As Australia’s largest telco, Telstra, prepares to shutter its 2G network for good, with the company revealing that its 3G network could meet the same fate as early as 2020.
The company will be shutting down its 2G network on 1 December, in a move that will is likely to see customers in some areas forced to obtain 3G handsets to continue making use of their services.
Likewise, customers may have to upgrade again in, or around, 2020, with the company’s COO, Brendan Riley, revealing long-term plans to transition away from its 3G network within just a handful of years.
“You can expect after 2020 that that we would need to retire the 3G network and many of the vertical platforms that we’ve created over a long period of time as the world of networks becomes more software-defined,” Riley said during Telstra’s Investor Day on 17 November.
Citing increasing wireless network data demands arising from burgeoning online video, the Internet of Things (IoT), and online transactions such as internet banking, Riley suggested that the company’s networks will require substantial improvement to handle rapidly growing demand.
“We’re looking at 5X traffic growth in the next five years in terms of data on our networks," Riley added.
"And when you look at the capacity that’s going to be required by 2020 on our networks, we need to build 80 per cent of that between now and 2020.
“What we’re going to be committing to is to increase our traffic growth five-fold while holding our underlying cost flat in networks.
"And we’re going to do that with new architectures, and we’re going to be leveraging the partnerships and all of the experience that we have.
“As 4G is more optimised for data, 5G is going to be far more optimised for video.

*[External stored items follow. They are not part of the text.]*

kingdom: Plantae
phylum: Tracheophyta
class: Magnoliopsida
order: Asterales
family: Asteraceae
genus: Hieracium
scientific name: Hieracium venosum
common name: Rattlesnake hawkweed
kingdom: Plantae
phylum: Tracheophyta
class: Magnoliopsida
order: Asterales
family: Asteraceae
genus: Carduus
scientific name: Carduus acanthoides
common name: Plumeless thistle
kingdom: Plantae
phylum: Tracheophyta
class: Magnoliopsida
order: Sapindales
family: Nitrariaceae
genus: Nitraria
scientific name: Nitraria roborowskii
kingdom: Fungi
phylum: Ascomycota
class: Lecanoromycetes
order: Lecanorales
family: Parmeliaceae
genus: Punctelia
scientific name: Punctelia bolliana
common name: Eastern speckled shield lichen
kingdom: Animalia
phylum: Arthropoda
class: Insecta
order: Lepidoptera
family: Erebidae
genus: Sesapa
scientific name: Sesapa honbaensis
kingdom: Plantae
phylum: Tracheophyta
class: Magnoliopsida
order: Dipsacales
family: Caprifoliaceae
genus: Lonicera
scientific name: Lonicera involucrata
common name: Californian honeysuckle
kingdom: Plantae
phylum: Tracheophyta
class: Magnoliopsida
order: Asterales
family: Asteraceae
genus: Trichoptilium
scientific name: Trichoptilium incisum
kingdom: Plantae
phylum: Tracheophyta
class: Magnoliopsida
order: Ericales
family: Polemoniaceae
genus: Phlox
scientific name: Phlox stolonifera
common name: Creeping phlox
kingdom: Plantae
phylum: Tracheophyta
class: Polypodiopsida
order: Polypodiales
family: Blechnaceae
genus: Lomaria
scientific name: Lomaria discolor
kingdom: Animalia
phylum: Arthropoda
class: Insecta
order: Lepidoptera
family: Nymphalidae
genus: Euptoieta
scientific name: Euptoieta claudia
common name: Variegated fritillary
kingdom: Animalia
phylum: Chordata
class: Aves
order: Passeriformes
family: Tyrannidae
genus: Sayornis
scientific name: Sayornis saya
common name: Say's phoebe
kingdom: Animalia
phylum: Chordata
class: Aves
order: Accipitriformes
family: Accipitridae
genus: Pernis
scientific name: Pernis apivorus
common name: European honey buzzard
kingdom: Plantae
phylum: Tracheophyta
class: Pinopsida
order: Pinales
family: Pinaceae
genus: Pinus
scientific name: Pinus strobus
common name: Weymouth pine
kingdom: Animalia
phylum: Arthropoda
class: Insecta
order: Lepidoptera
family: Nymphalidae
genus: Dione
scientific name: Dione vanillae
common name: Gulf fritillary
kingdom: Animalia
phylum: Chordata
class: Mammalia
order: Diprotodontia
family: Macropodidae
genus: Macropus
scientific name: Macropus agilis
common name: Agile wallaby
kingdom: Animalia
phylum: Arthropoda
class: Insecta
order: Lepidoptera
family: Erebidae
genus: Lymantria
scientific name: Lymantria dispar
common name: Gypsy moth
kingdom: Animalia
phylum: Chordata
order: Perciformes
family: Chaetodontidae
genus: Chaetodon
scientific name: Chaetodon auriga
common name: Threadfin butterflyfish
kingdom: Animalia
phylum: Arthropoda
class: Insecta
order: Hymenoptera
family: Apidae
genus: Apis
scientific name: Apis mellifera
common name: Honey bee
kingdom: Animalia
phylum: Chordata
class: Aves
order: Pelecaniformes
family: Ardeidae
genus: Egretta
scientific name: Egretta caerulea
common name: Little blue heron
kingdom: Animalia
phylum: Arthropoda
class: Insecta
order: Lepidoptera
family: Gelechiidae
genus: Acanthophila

So network 2020 is a substantial and significant transformation of the underlying Telstra network infrastructure environment."
Riley’s comments come as Telstra reveals how it intends to spend up to half of a proposed $3 billion systems and operations investment boost into building out its “networks for the future”.
The company told shareholders that the investment will include more than $1.5 billion in building out networks, $1 billion in accelerating the digitisation of the business, and up to $500 million on other customer experience-related improvements.
“We will leverage new technology to deliver higher availability and performance, and unlock new sources of differentiation for our customers," Telstra CEO, Andrew Penn, said.
The move follows a series of network troubles suffered by Telstra earlier in the year, with the company experiencing a nation-wide mobile network outage in February that wiped out mobile voice and data services across the country.